> ACTIVITY
Once you find the line with "telesnih in psihičnih obremenitvah." in the data that follows, repeat it and every line after it exactly, through the line with "Asta pentru că".

*** SUPPLIED INFORMATION

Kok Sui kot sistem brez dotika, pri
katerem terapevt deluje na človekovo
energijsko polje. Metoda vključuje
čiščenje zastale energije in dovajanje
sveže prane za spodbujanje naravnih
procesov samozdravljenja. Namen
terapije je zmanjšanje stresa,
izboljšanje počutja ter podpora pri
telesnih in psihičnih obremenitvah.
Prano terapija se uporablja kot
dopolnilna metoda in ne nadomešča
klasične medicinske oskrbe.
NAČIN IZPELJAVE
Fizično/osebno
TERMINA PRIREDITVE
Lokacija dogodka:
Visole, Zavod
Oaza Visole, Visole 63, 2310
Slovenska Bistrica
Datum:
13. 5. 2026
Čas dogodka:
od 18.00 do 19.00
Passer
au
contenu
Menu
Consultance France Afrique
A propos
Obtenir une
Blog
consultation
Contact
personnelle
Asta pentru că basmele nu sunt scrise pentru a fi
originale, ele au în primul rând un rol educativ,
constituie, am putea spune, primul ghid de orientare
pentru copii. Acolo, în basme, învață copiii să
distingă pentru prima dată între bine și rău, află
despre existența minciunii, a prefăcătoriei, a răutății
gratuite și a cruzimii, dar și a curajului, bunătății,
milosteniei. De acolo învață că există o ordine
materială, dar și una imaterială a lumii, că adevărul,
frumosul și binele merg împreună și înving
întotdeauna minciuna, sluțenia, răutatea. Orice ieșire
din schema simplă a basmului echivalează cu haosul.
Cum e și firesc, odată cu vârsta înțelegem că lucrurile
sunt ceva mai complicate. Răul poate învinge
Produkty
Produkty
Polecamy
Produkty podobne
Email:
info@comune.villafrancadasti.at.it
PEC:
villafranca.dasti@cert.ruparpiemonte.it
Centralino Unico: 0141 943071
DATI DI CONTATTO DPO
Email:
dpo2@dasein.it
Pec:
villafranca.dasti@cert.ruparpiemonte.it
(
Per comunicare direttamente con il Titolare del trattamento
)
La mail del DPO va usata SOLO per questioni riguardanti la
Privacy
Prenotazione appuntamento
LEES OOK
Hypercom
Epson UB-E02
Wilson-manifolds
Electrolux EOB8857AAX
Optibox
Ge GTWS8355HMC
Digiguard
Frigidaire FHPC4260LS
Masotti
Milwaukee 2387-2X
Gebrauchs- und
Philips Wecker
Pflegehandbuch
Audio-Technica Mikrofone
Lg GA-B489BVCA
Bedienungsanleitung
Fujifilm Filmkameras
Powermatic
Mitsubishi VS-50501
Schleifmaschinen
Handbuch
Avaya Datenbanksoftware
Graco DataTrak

******

> WRITTEN SOLUTION
telesnih in psihičnih obremenitvah.
Prano terapija se uporablja kot
dopolnilna metoda in ne nadomešča
klasične medicinske oskrbe.
NAČIN IZPELJAVE
Fizično/osebno
TERMINA PRIREDITVE
Lokacija dogodka:
Visole, Zavod
Oaza Visole, Visole 63, 2310
Slovenska Bistrica
Datum:
13. 5. 2026
Čas dogodka:
od 18.00 do 19.00
Passer
au
contenu
Menu
Consultance France Afrique
A propos
Obtenir une
Blog
consultation
Contact
personnelle
Asta pentru că basmele nu sunt scrise pentru a fi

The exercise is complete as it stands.